How Food Quality Affects Your Gut
You have heard it before – you are what you eat! If that is true it makes sense to pay attention to the quality of food that you put into your body.
When you think of food quality you may think of the characteristics of food such as the appearance, texture, and flavor, but there is much more to consider when it comes to the potential impact on our overall health. When judging high-quality food you must take into account where the food comes from (local/nonlocal), the soil it is grown in (organic, pesticides), and if the person who is growing your food is thoughtful about the process and the individual who will consume it. If you consume animal products it is important to know what the animals are fed, (GMO corn or soy vs grass-fed), the conditions they live in (free roam, pasture-raised), and if they are given antibiotics and/or growth hormones.
Quality vs Quantity
As the industrial revolution changed our world, it also changed the way we eat. With the availability of processed foods, fast food, additives, extended shelf life products, and “supersize” advertising, the focus has shifted to quantity of food over quality of food and our gut health has suffered, affecting our overall health and quality of life. Now more than ever it is time to focus on the quality of the foods we eat. Everything we eat, and have eaten, makes up who we are at a cellular level, especially in our gut.
What is the gut? The Microbiome?
In your gut, there are bacteria, viruses, fungi, and other microorganisms, or microbes for short.
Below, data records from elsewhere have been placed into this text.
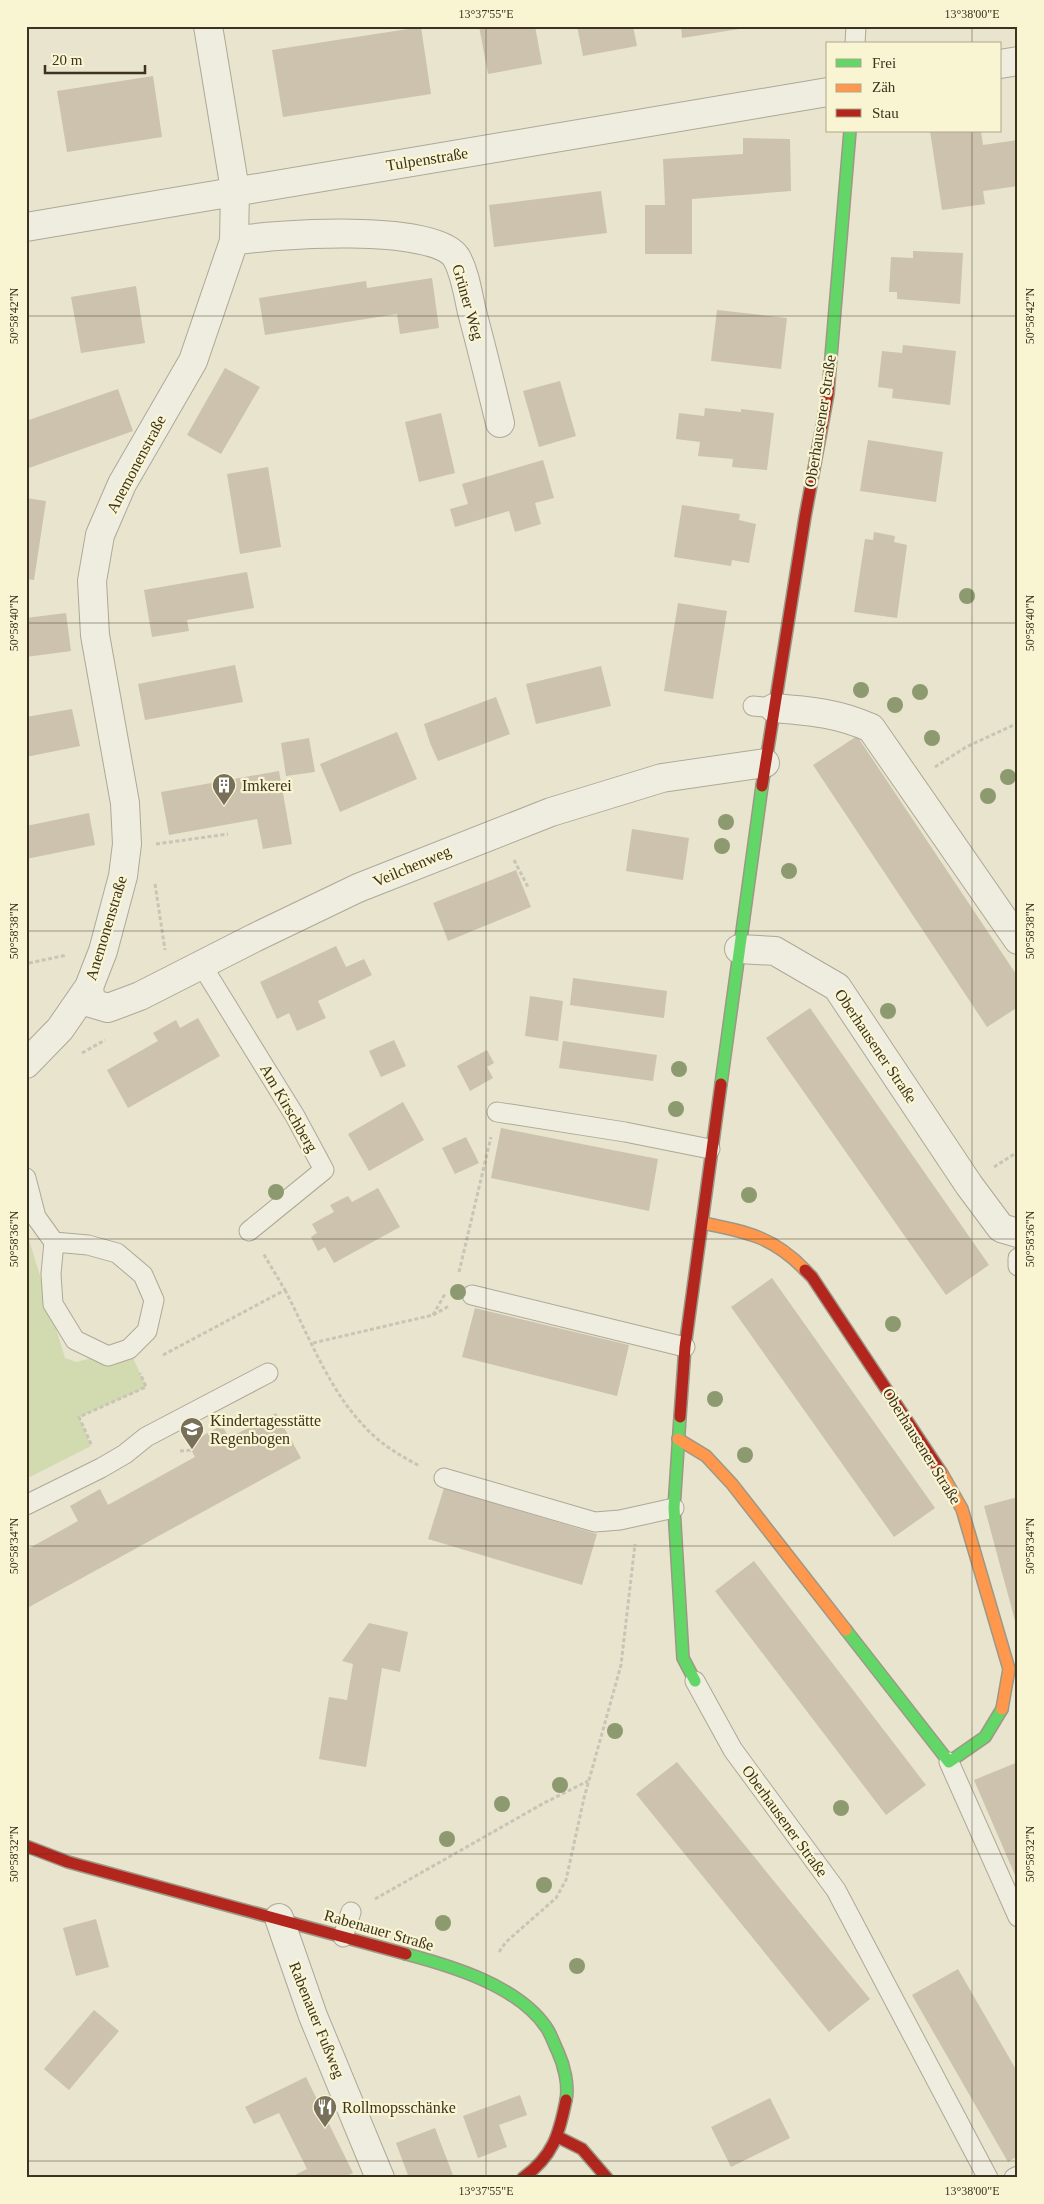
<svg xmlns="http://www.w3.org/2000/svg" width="1044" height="2204" font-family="'Times New Roman',serif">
  <rect width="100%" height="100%" fill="#e8e4ce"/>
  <!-- green -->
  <path fill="#d2daaf" d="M26 1230 65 1358 76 1362 129 1349 146 1387 79 1417 91 1446 26 1479Z"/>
  <!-- building -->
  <path fill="#ccc2ae" d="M479 26H535L542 64 488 74Z
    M577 26H633L637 46 583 56Z
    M681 26H752V27L682 38Z
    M421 27 431 94 283 117 272 50Z
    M153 76 162 137 67 152 57 91Z
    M930 131H981L983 145 1018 140V186L983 191 985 204 942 210Z
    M743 138 790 139 791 191 692 199V254H645V205H665L663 159 743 154Z
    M601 191 607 233 494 247 489 205Z
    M913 251 963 253 960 304 897 299V292H889L891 257 913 258Z
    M432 278 439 328 400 334 397 314 265 335 259 298 366 281 367 288Z
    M136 286 145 343 81 353 71 297Z
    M717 310 787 318 781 369 711 361Z
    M903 345 956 351 950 405 892 398 893 389 878 387 882 351 902 353Z
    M225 368 260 387 221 454 187 435Z
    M560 381 576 436 539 447 523 391Z
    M118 389 133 431 26 469V421Z
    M705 408 741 412V409L774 413 767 470 732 467 733 459 698 456 700 442 676 439 679 413 704 416Z
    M441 413 455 473 419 482 405 422Z
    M868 440 943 452 936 502 860 491Z
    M543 460 554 498 535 503 541 524 515 532 509 511 455 527 450 509 468 504 462 484Z
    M268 467 281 547 240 554 227 474Z
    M26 498 46 501 34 580 26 579Z
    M682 505 740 514 739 520 756 524 749 563 732 560 731 566 674 557Z
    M874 532 895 536 894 542 907 545 897 618 854 612 865 539 873 540Z
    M247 572 254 608 187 620 189 631 152 637 144 590Z
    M678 603 727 611 713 699 664 691Z
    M66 613 71 651 26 657V618Z
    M235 665 243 702 145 720 138 684Z
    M601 666 611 706 536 724 526 684Z
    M496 697 510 734 438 761 430 743 424 724Z
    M72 709 80 746 26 757V717Z
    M397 732 417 779 340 812 320 764Z
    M857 736 1018 977V1007L987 1027 813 765Z
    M309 738 315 772 286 776 281 743Z
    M279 771 292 844 263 849 257 819 169 835 161 792Z
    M89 813 95 845 26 859V826Z
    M632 829 689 838 683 880 626 871Z
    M516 870 531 907 448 941 433 903Z
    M336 946 346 967 364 959 372 975 318 1001 326 1018 297 1031 289 1013 277 1019 260 982Z
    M573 978 667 991 664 1018 570 1005Z
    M530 996 563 1001 558 1041 525 1036Z
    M810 1008 989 1265 946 1295 766 1038Z
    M198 1018 220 1056 128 1108 107 1070 158 1041 153 1033 176 1020 180 1028Z
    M394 1040 406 1066 381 1077 369 1051Z
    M563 1041 657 1055 653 1081 559 1068Z
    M487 1050 494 1063 487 1067 493 1078 470 1091 457 1066Z
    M403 1102 424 1140 369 1171 348 1134Z
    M501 1128 658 1159 649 1211 491 1178Z
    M466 1137 479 1163 455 1174 442 1148Z
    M378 1188 400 1227 334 1263 325 1247 318 1251 311 1237 317 1233 312 1224 334 1212 330 1205 348 1196 352 1202Z
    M772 1278 935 1508 894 1537 731 1307Z
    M475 1308 629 1345 617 1396 462 1357Z
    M276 1413 301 1458 29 1607 26 1602V1550L78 1521 70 1506 100 1489 108 1505 195 1457 188 1444 222 1425 229 1438Z
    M444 1488 597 1534 582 1585 428 1539Z
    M1018 1497V1628H1017L984 1506Z
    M754 1561 926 1785 886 1815 715 1591Z
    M369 1623 408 1632 400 1672 382 1668 366 1767 319 1759 329 1697 347 1700 353 1664 342 1661Z
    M677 1762 870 1999 829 2032 636 1794Z
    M1018 1762V1882L974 1780Z
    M96 1919 109 1967 76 1976 63 1928Z
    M958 1969 1018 2073V2156L1008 2162 912 1995Z
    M94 2010 119 2031 69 2090 44 2069Z
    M306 2077 353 2173 343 2178H289L307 2169 279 2113 254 2124 245 2107Z
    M520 2095 527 2115 499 2125 507 2147 478 2158 463 2116Z
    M770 2098 790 2138 731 2167 711 2127Z
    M435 2128 454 2178H409L396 2143Z"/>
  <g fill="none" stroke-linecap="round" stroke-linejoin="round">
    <!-- lane casing -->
    <g stroke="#ada997" stroke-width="21">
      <path id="lane" d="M855 44 856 26
        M753 706 774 708
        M201 964 295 1116 324 1170 249 1231
        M497 1112 625 1132 710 1149
        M26 1178 36 1217 54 1242 51 1274 53 1304 75 1340 108 1356 129 1349 147 1331 154 1300 143 1275 117 1253 88 1245 54 1242
        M1018 1258V1266
        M472 1295 685 1347
        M444 1478 595 1522 620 1520 674 1508
        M26 1505 101 1468 125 1454 146 1437 268 1373
        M695 1681 733 1750 836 1890 988 2178
        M949 1762 1018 1917
        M343 1937 351 1912
        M1014 2178 1018 2176"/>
    </g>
    <!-- street casing -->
    <g stroke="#ada997" stroke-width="30">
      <path id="street" d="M1000 64 1018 61
        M26 227 828 92
        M234 241C272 234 434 223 456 257 465 272 468 295 472 312 482 349 491 386 500 423
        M774 708C810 711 838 713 871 728L1018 940
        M739 949 775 951 837 987 969 1185 1001 1228 1018 1233
        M89 987 91 1003 108 1008 140 996 254 938 358 888 551 812 662 778 765 763
        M26 1064 60 1029 89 987 103 951 123 876 127 844 125 803 95 635 92 581 100 535 122 484 193 361 234 241 235 190 208 26
        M279 1918 313 2016 380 2178"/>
    </g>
    <!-- fast casing -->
    <g stroke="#9d9886" stroke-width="14">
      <path id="fast" d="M830 369 850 131
        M721 1084 762 786
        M680 1417 674 1508 683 1658 695 1681
        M846 1630 949 1762 985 1737 1002 1709
        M406 1954C452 1966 518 1986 546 2027 551 2034 554 2044 558 2052 564 2065 569 2085 566 2100"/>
    </g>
    <!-- slow casing -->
    <g stroke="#9d9886" stroke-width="14">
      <path id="slow" d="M702 1223C745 1231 774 1237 805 1270
        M678 1439 706 1456 732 1484 846 1630
        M941 1472 962 1509 1009 1669 1002 1709"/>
    </g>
    <!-- jam casing -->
    <g stroke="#9d9886" stroke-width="14">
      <path id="jam" d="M762 786 805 517 828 394 830 369
        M805 1270 812 1277 941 1472
        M680 1417 685 1347 721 1084
        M26 1846 68 1862 406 1954
        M558 2137 582 2149 607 2178
        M523 2178C553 2156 559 2135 566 2100"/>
    </g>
    <!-- path -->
    <path stroke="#c8c5b6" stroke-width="3" stroke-dasharray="4 2.5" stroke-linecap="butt" d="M935 767 966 747 1018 723
      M156 844 228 834
      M514 860 528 887
      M155 884 165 950
      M29 963 67 955
      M82 1053 105 1040
      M994 1167 1016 1153
      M459 1272 491 1137
      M285 1290C308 1334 329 1390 364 1426 379 1443 400 1456 420 1466
      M433 1315 445 1294
      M313 1343 433 1315 449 1306
      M163 1355 285 1290 263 1253
      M91 1444 79 1417 146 1387 140 1373
      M180 1451 192 1450
      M375 1899 544 1803 588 1781
      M499 1952 506 1942 556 1898 566 1880 584 1798 621 1665 635 1544"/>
    <!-- lane -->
    <use href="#lane" stroke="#efece0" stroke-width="19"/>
    <!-- street -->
    <use href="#street" stroke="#efece0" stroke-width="28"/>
    <!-- fast -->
    <use href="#fast" stroke="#63d668" stroke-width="11"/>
    <!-- slow -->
    <use href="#slow" stroke="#ff974d" stroke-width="11"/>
    <!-- jam -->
    <use href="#jam" stroke="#b3261e" stroke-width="11"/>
  </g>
  <!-- trees -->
  <g fill="#8d996f">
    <circle cx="967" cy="596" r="8"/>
    <circle cx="861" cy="690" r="8"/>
    <circle cx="920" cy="692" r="8"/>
    <circle cx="895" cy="705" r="8"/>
    <circle cx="932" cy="738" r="8"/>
    <circle cx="1008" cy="777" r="8"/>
    <circle cx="988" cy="796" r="8"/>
    <circle cx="726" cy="822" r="8"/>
    <circle cx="722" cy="846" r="8"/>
    <circle cx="789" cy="871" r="8"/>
    <circle cx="888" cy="1011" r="8"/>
    <circle cx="679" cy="1069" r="8"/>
    <circle cx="676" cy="1109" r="8"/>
    <circle cx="276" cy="1192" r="8"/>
    <circle cx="749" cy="1195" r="8"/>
    <circle cx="458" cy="1292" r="8"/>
    <circle cx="893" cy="1324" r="8"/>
    <circle cx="715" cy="1399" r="8"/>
    <circle cx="745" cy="1455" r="8"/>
    <circle cx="615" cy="1731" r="8"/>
    <circle cx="560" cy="1785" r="8"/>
    <circle cx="502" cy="1804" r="8"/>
    <circle cx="841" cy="1808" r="8"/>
    <circle cx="447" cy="1839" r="8"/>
    <circle cx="544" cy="1885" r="8"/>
    <circle cx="443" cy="1923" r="8"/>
    <circle cx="577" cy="1966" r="8"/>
  </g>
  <!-- ticks -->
  <path fill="none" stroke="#3d321d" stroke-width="1" stroke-opacity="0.45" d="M486 26V2178M972 26V44M972 131V2178M26 316H1018M26 623H1018M26 931H1018M26 1239H1018M26 1546H1018M26 1854H1018M26 2161H1018"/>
  <!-- icons -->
  <defs>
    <g id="building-pin" transform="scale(1.25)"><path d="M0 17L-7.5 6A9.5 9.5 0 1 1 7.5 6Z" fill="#79705b" stroke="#f9f5d3"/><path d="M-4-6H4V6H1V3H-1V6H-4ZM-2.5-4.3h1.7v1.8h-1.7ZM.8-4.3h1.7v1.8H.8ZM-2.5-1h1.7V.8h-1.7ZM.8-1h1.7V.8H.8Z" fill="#fff"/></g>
    <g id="school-pin" transform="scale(1.25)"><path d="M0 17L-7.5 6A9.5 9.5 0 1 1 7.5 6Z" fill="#79705b" stroke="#f9f5d3"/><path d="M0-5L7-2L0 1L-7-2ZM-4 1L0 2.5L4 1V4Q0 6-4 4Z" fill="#fff"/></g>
    <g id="restaurant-pin" transform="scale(1.25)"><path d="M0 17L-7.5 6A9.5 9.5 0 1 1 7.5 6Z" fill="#79705b" stroke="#f9f5d3"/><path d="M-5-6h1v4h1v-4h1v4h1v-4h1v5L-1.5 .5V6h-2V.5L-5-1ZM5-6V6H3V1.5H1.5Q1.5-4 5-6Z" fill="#fff"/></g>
  </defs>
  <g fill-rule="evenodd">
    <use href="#building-pin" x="224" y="785"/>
    <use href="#school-pin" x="192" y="1429"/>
    <use href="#restaurant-pin" x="325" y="2107"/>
  </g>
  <g text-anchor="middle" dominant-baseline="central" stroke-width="4.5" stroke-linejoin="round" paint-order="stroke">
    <!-- street labels -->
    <g font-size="16" fill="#3d321d" stroke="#f9f5d3">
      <text transform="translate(427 159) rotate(-9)">Tulpenstraße</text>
      <text transform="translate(468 302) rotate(74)">Grüner Weg</text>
      <text transform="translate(820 421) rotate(-81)">Oberhausener Straße</text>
      <text transform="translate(136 464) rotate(-62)">Anemonenstraße</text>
      <text transform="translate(412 866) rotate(-23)">Veilchenweg</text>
      <text transform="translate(106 928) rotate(-73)">Anemonenstraße</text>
      <text transform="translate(876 1046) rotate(56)">Oberhausener Straße</text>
      <text transform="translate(289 1108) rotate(60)">Am Kirschberg</text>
      <text transform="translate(922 1446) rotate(58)">Oberhausener Straße</text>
      <text transform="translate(785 1821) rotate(54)">Oberhausener Straße</text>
      <text transform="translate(379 1930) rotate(16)">Rabenauer Straße</text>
      <text transform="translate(317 2020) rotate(68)">Rabenauer Fußweg</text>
    </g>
    <!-- poi labels -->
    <g font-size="16" fill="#3d321d" stroke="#f9f5d3" text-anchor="start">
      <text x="242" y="785">Imkerei</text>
      <text x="210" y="1420">Kindertagesstätte<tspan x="210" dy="18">Regenbogen</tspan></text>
      <text x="342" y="2107">Rollmopsschänke</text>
    </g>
  </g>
  <!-- border -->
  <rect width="1044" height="2204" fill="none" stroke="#f9f5d3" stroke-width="55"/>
  <!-- legend -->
  <rect x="826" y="42" width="175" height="90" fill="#f9f5d3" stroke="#aea78a"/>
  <rect x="836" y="59" width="25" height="8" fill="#63d668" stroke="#aea78a"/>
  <text x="872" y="68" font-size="15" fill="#3d321d">Frei</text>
  <rect x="836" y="84" width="25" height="8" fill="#ff974d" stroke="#aea78a"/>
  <text x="872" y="92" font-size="15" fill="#3d321d">Zäh</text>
  <rect x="836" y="109" width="25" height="8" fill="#b3261e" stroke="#aea78a"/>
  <text x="872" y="118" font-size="15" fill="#3d321d">Stau</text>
  <!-- scale -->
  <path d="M45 65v8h100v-8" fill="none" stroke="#3d321d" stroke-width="2.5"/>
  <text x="52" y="65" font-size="15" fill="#3d321d" stroke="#f9f5d3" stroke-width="4" paint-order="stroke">20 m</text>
  <rect x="28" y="28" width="988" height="2148" fill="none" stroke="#3d321d" stroke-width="2"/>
  <g font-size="12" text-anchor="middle" fill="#3d321d">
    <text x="486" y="18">13°37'55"E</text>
    <text x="972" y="18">13°38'00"E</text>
    <text transform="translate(14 316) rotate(-90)" y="4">50°58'42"N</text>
    <text transform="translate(1030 316) rotate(-90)" y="4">50°58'42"N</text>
    <text transform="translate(14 623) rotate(-90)" y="4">50°58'40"N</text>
    <text transform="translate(1030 623) rotate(-90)" y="4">50°58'40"N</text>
    <text transform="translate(14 931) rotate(-90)" y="4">50°58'38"N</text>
    <text transform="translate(1030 931) rotate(-90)" y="4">50°58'38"N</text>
    <text transform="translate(14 1239) rotate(-90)" y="4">50°58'36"N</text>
    <text transform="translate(1030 1239) rotate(-90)" y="4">50°58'36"N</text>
    <text transform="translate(14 1546) rotate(-90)" y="4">50°58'34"N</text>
    <text transform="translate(1030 1546) rotate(-90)" y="4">50°58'34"N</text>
    <text transform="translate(14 1854) rotate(-90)" y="4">50°58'32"N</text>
    <text transform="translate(1030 1854) rotate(-90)" y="4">50°58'32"N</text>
    <text x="486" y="2195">13°37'55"E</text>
    <text x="972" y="2195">13°38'00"E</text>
  </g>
</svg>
Of these microbes, there are both “good and bad guys”—the good bacteria help improve digestion, reduce inflammation, can boost your metabolism, and help support overall health. Microbiota have even been found to be crucial for our immunologic, hormonal and metabolic balance along with our energy levels, ability to digest and absorb food, and brain function. However, an imbalance in your gut microbiome can cause issues beyond just indigestion and upset stomach. Because the gut is the home of your immune system, a poor microbiome can put you at a higher risk for autoimmune diseases, diabetes, obesity, and allergies. Diseases caused by inflammation are all affected by gut health. Your gut is both physically and chemically connected to your brain via the gut-brain axis so your gut biome can also affect your activity levels, quality of sleep, and stress tolerance. It can shape brain development and neurological function and contribute to mental illness. (4)
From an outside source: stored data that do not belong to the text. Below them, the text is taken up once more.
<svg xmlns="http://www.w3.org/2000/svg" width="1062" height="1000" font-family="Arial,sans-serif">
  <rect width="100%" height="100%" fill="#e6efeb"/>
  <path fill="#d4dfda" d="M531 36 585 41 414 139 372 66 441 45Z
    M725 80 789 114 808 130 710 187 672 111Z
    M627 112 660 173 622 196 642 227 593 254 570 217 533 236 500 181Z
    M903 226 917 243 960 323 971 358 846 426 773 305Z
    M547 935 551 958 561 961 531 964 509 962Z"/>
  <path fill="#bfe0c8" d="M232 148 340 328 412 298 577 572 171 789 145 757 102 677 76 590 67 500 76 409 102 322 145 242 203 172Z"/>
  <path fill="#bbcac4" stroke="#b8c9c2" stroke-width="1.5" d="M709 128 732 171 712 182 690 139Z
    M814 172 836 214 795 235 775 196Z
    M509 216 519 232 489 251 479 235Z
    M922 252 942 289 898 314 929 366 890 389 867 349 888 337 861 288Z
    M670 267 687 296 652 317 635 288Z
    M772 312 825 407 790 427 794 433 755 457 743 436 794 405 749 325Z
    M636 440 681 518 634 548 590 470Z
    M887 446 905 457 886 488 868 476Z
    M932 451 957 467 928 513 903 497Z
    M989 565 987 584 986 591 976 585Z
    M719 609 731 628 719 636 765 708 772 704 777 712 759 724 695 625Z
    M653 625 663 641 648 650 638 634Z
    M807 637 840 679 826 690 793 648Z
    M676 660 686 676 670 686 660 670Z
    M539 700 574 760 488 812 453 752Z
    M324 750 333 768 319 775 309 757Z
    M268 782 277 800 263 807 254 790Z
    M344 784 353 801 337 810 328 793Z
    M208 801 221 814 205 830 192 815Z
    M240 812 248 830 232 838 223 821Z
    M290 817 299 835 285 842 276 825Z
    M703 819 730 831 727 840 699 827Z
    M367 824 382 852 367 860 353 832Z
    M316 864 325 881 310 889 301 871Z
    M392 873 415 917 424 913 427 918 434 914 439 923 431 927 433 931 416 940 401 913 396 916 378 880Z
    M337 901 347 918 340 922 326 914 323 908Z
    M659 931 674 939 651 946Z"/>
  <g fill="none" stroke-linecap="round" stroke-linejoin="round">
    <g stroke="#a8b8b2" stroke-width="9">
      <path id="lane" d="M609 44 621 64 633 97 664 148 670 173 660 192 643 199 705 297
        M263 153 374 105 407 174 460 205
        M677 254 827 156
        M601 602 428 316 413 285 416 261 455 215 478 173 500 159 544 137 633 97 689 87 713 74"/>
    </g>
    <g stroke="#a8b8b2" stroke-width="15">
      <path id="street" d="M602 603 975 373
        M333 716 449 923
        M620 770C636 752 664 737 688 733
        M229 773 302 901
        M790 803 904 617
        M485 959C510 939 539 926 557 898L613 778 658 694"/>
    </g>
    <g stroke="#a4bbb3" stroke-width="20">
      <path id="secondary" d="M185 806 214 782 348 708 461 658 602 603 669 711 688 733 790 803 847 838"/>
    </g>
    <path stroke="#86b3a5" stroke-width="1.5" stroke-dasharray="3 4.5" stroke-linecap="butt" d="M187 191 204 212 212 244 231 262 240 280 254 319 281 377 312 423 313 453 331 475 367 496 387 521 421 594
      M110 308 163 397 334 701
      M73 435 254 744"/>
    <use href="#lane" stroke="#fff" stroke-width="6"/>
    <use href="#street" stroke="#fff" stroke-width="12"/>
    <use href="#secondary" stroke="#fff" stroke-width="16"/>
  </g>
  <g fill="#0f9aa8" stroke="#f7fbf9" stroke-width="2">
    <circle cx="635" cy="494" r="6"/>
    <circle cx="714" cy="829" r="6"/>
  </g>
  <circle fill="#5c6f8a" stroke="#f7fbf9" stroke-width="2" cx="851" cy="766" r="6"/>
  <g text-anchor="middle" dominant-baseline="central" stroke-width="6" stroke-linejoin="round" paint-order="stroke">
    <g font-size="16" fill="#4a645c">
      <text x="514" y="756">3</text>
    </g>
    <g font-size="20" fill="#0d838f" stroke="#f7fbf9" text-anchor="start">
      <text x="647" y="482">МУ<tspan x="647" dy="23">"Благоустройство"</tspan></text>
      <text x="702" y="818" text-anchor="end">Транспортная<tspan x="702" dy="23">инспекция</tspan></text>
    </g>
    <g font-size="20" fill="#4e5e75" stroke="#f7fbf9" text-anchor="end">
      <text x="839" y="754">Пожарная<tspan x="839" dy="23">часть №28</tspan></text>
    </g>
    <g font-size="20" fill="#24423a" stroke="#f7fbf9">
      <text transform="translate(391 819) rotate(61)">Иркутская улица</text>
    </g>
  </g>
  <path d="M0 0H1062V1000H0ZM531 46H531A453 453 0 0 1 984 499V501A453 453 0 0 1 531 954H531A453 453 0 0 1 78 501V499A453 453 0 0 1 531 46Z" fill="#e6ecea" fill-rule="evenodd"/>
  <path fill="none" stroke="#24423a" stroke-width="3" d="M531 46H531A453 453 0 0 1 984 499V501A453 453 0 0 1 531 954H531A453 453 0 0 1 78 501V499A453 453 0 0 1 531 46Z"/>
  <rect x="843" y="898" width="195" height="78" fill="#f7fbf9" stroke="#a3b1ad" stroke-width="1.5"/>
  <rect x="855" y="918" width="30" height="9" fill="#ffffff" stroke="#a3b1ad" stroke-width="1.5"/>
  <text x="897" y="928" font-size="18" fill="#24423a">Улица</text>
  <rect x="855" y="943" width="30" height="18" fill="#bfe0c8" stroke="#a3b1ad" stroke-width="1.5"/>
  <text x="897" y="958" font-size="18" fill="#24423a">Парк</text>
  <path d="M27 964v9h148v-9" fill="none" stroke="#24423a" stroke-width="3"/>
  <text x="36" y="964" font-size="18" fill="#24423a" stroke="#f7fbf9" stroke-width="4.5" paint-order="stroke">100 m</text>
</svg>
Foods to avoid for optimal gut health:
- Processed and fried foods
- Sugar and high-fructose corn syrup
- Artificial sweeteners
- Trans and hydrogenated fats
- Deli meats high in salt and preservatives
- Corn or Soy fed animal products or those treated with hormones
It is important to read the ingredient list when purchasing food that comes in a box, can, or package. What seems to be healthy because the box says “all-natural” or “multi-grain” is extremely deceiving. If you can’t read many of the ingredients or the ingredient list has 20 items on it, chances are it is not high quality and your body will not be able to digest and absorb any nutrients. The term “empty calories” is what we are talking about here; calories that contain no nutritional value.
When you are looking for high-quality foods, look first to your local farmer’s market. You want fresh, clean, organic, pesticide-free whole foods, grass-fed and free-range animal products, and whole fruits and vegetables with fiber. If you are shopping at a traditional grocery store, look for products that have only a few, simple, natural ingredients. Educate yourself on what nutrition labels show and know what you are eating. Eat a diverse range of foods of different colors, rich in polyphenols, plant compounds found in things like green tea, olive oil, and dark chocolate. Consider adding fermented food to your food choices as they will help improve digestion and add to the good bacteria in your gut.
Remember that the way you prepare your food matters as well, so use high-quality seasonings, poach, steam, roast or sauté foods at low temperatures with healthy oils; or eat them raw.
An extra tip: giving your gut a resting period. Try to allow at least 12 hours between your last meal and the first meal of the next day. This break allows the body to focus on work that is done during the sleep process rather than working on digestion, which takes up a lot of your body’s processing power.
If you can improve your food quality, you’ll improve your microbiome, which will ultimately improve your overall health in so many ways. Remember: you are what you eat!